Problem details:
Quote every line of text in the data below word for word, omitting the pictures.

Data provided:
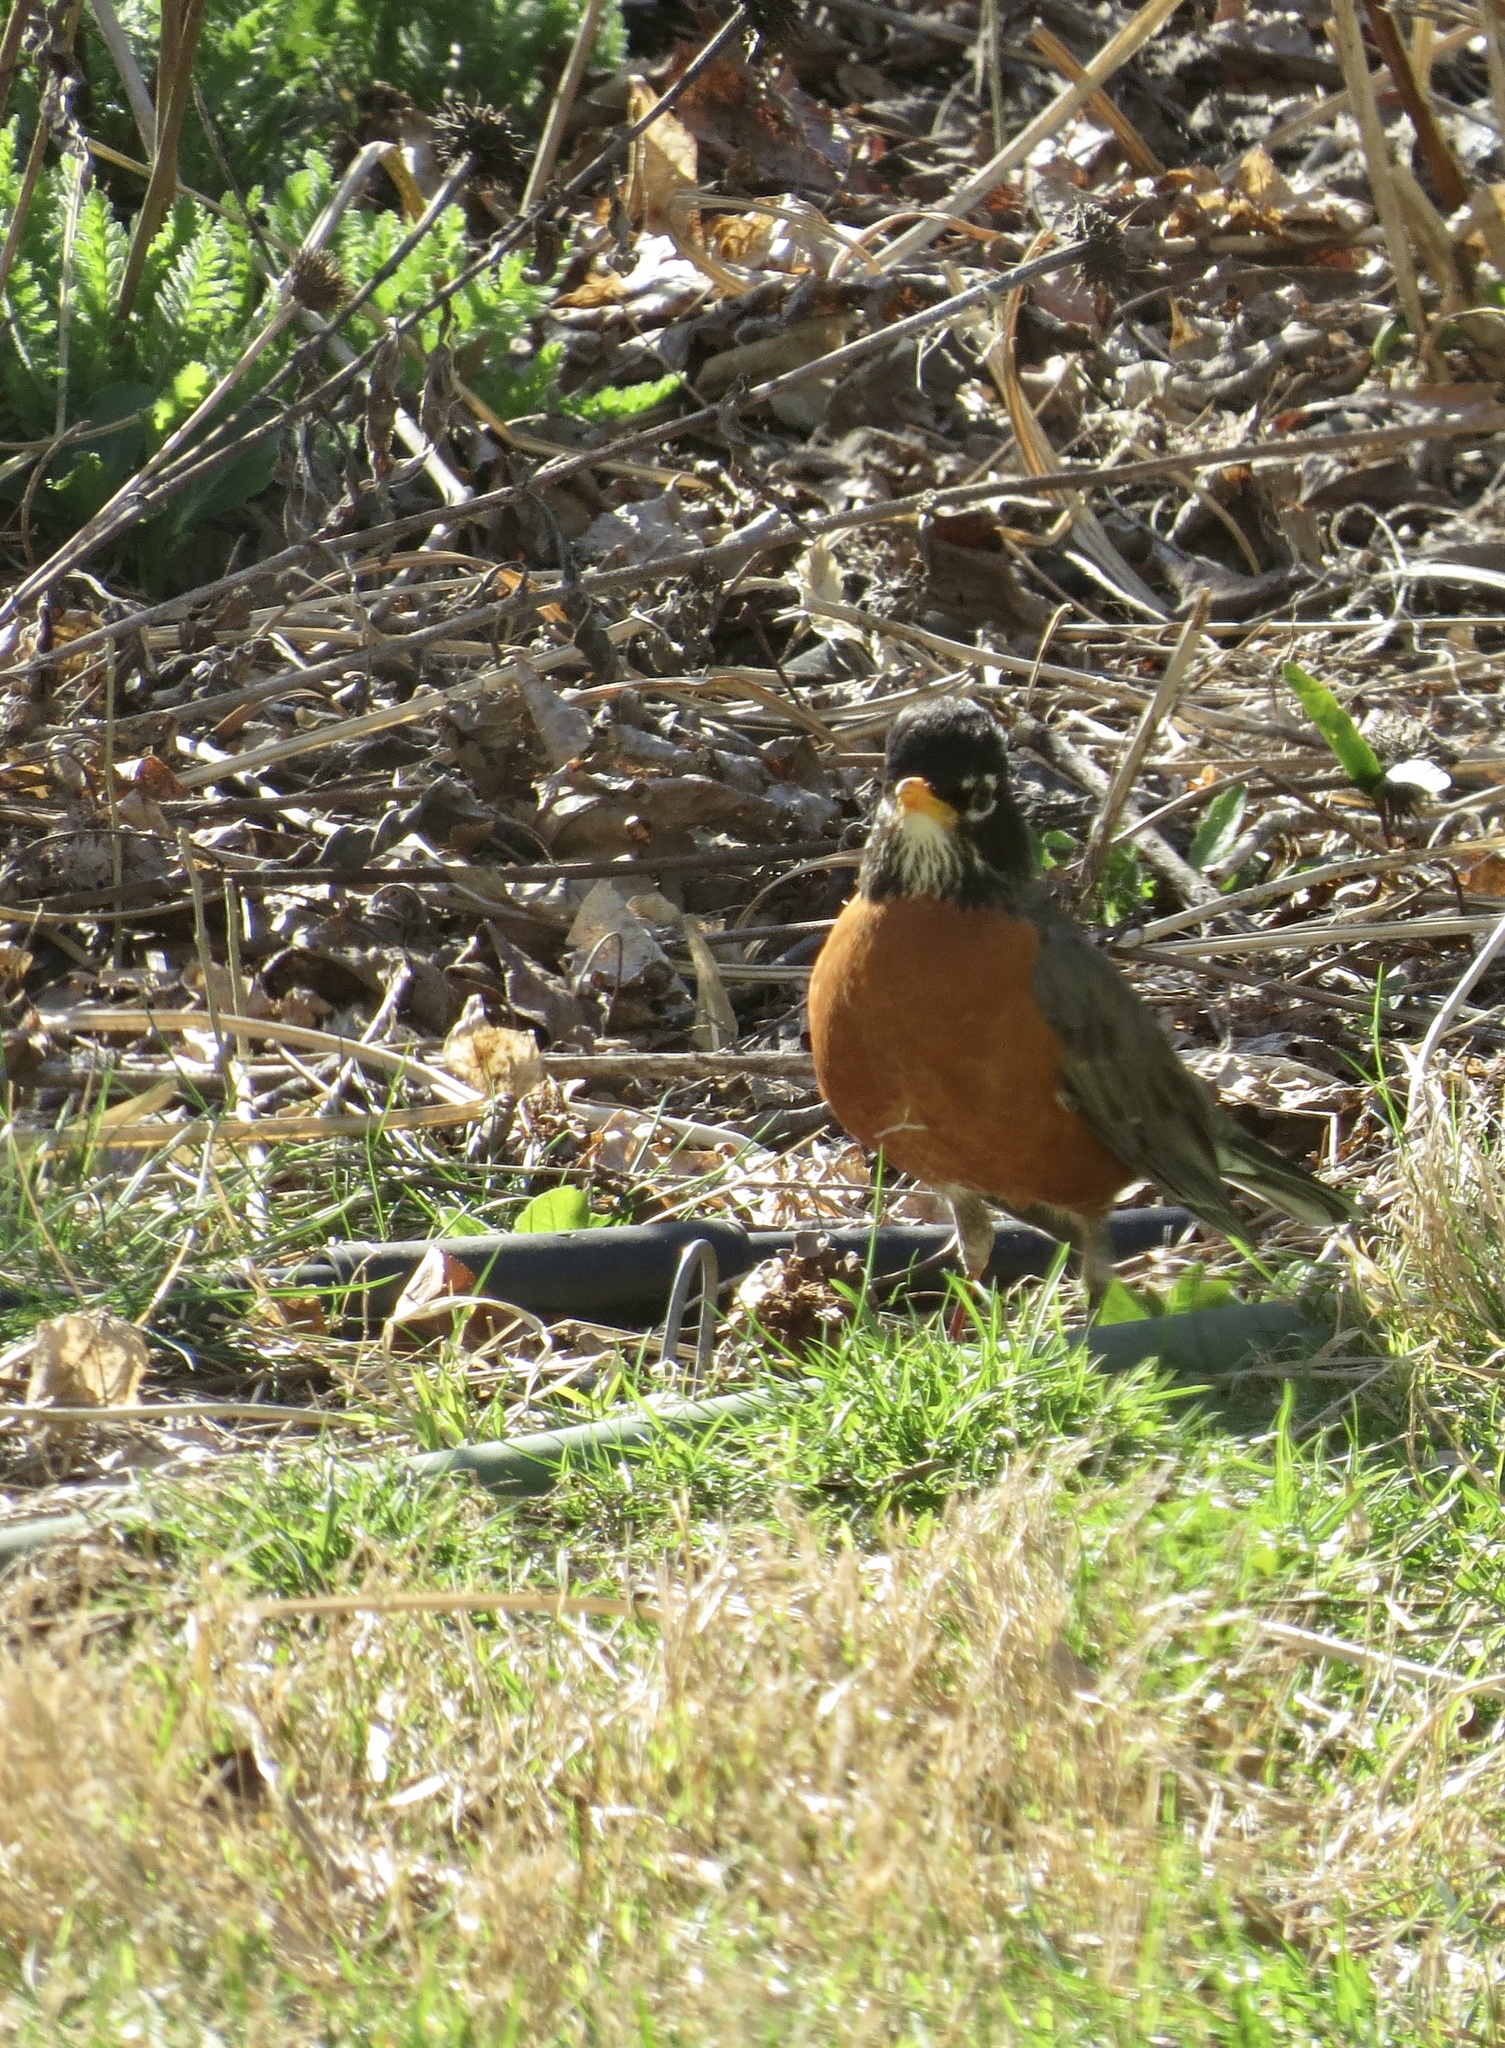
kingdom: Animalia
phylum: Chordata
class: Aves
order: Passeriformes
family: Turdidae
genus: Turdus
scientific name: Turdus migratorius
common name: American robin
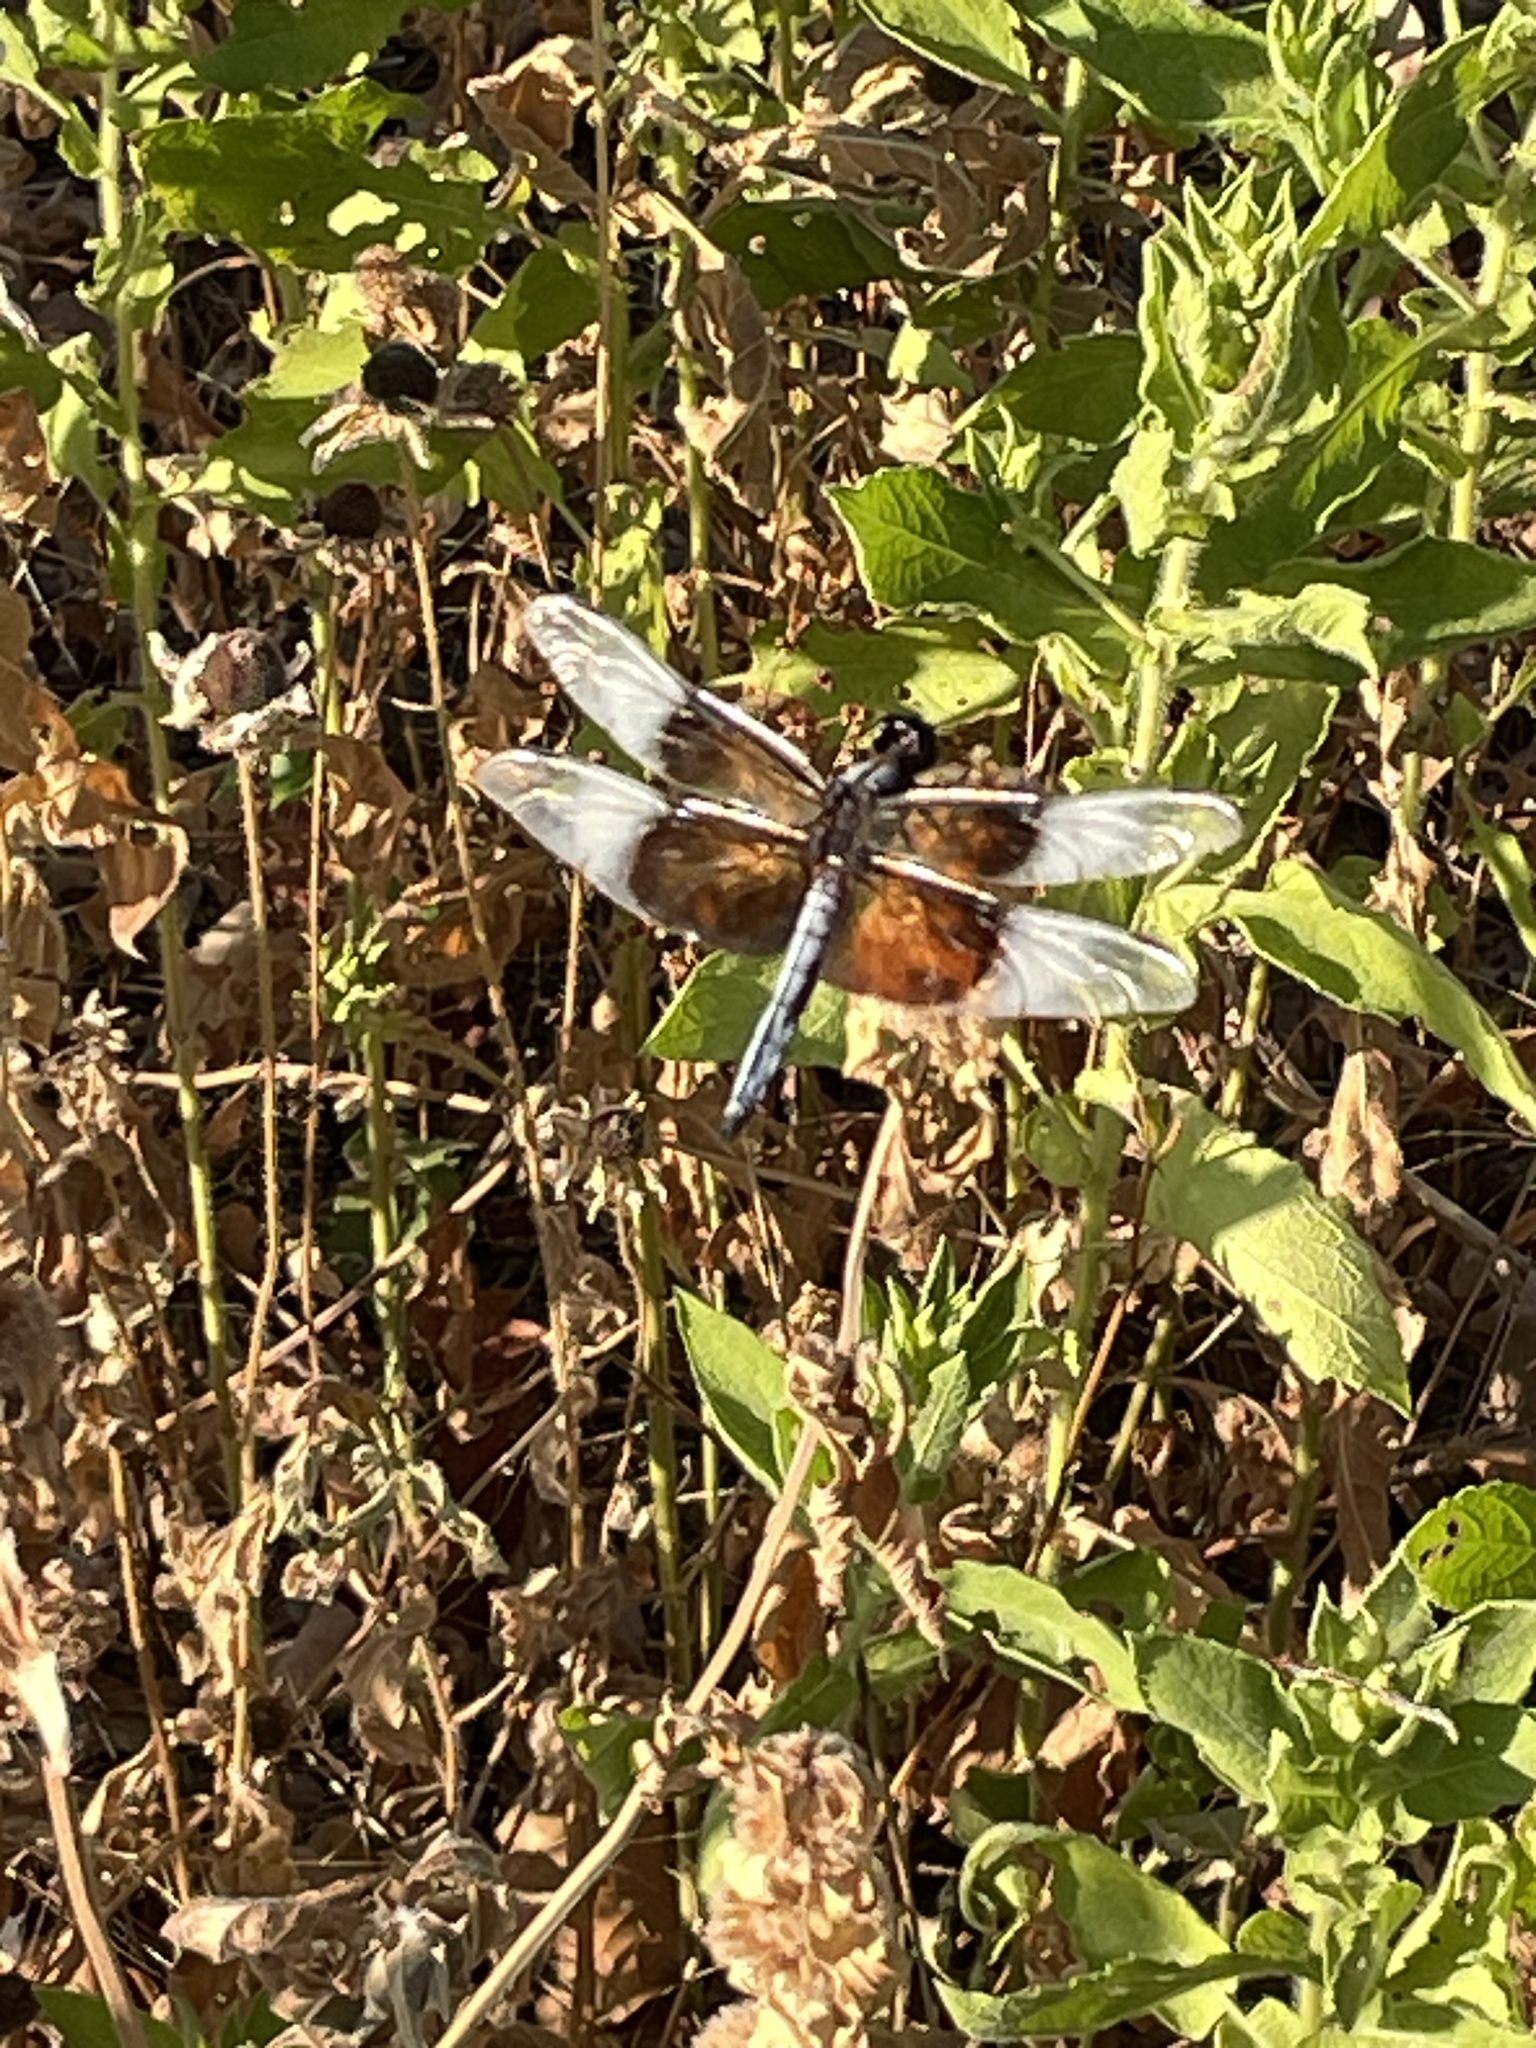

Worked answer:
kingdom: Animalia
phylum: Chordata
class: Aves
order: Passeriformes
family: Turdidae
genus: Turdus
scientific name: Turdus migratorius
common name: American robin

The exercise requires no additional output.